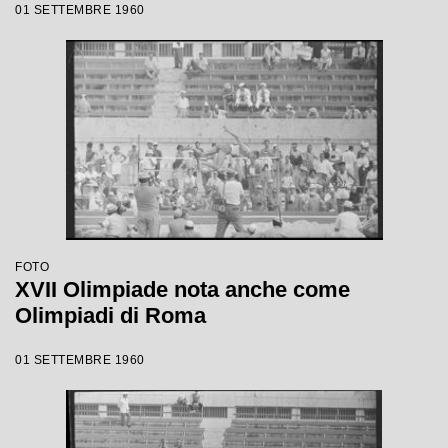
01 SETTEMBRE 1960
FOTO
XVII Olimpiade nota anche come
Olimpiadi di Roma
01 SETTEMBRE 1960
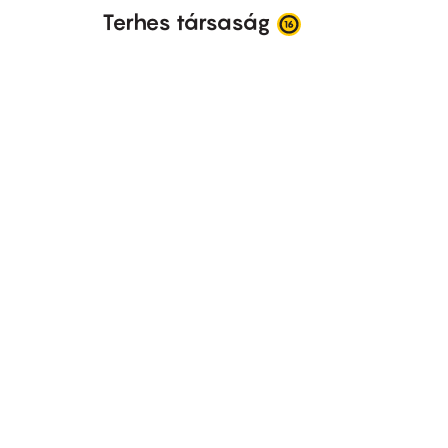
Terhes társaság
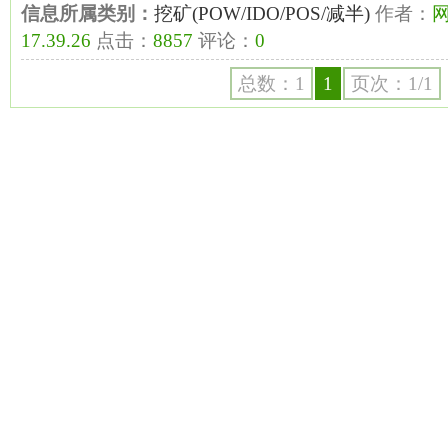
信息所属类别：
挖矿(POW/IDO/POS/减半)
作者：
17.39.26
点击：
8857
评论：
0
总数：1
1
页次：1/1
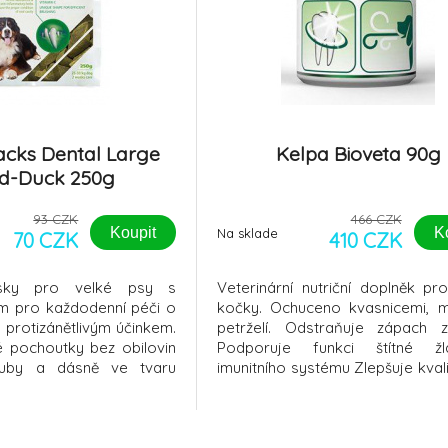
acks Dental Large
Kelpa Bioveta 90g
d-Duck 250g
93 CZK
466 CZK
Koupit
K
Na sklade
70 CZK
410 CZK
lsky pro velké psy s
Veterinární nutriční doplněk pr
 pro každodenní péči o
kočky. Ochuceno kvasnicemi, 
 protizánětlivým účinkem.
petrželí. Odstraňuje zápach 
pochoutky bez obilovin
Podporuje funkci štítné ž
uby a dásně ve tvaru
imunitního systému Zlepšuje kval
elká plemena psů. Canvit
a srsti Má antioxidační účinky Sl
sou vhod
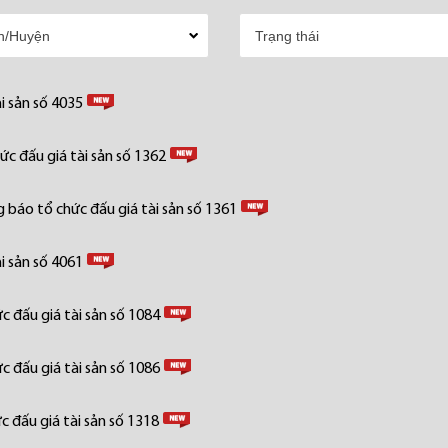
i sản số 4035
c đấu giá tài sản số 1362
 báo tổ chức đấu giá tài sản số 1361
i sản số 4061
 đấu giá tài sản số 1084
 đấu giá tài sản số 1086
 đấu giá tài sản số 1318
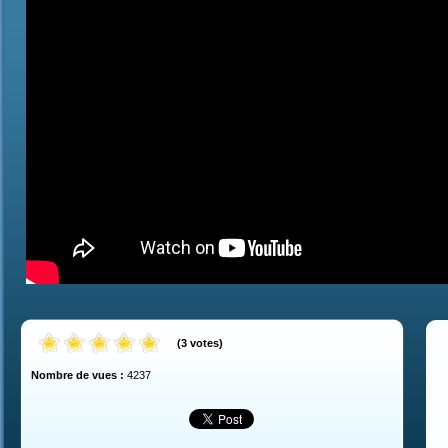
(
3
votes
)
Nombre de vues :
4237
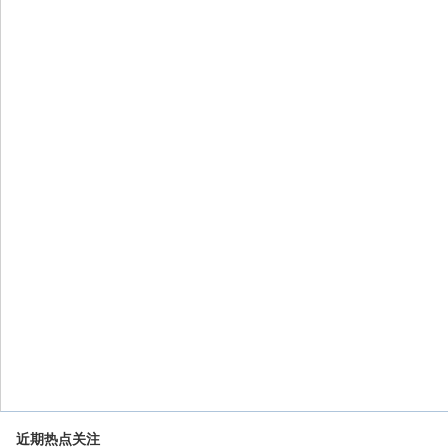
近期热点关注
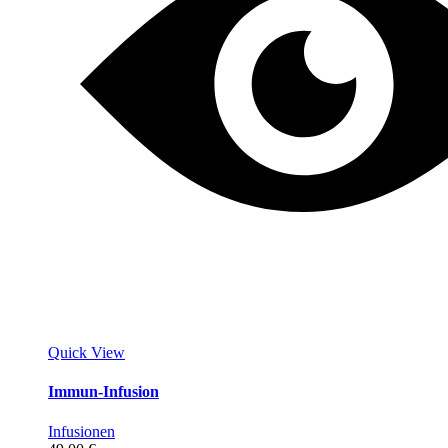
Quick View
Immun-Infusion
Infusionen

——

> _What you need to do_: Transcribe all of the lines above verbatim, and leave the pictures out of your answer.

> _Output of the exercise_:
01 SETTEMBRE 1960
FOTO
XVII Olimpiade nota anche come
Olimpiadi di Roma
01 SETTEMBRE 1960
Terhes társaság
信息所属类别：
挖矿(POW/IDO/POS/减半)
作者：
17.39.26
点击：
8857
评论：
0
总数：1
1
页次：1/1
acks Dental Large
Kelpa Bioveta 90g
d-Duck 250g
93 CZK
466 CZK
Koupit
K
Na sklade
70 CZK
410 CZK
lsky pro velké psy s
Veterinární nutriční doplněk pr
 pro každodenní péči o
kočky. Ochuceno kvasnicemi, 
 protizánětlivým účinkem.
petrželí. Odstraňuje zápach 
pochoutky bez obilovin
Podporuje funkci štítné ž
uby a dásně ve tvaru
imunitního systému Zlepšuje kval
elká plemena psů. Canvit
a srsti Má antioxidační účinky Sl
sou vhod
i sản số 4035
c đấu giá tài sản số 1362
 báo tổ chức đấu giá tài sản số 1361
i sản số 4061
 đấu giá tài sản số 1084
 đấu giá tài sản số 1086
 đấu giá tài sản số 1318
(
3
votes
)
Nombre de vues :
4237
近期热点关注
Quick View
Immun-Infusion
Infusionen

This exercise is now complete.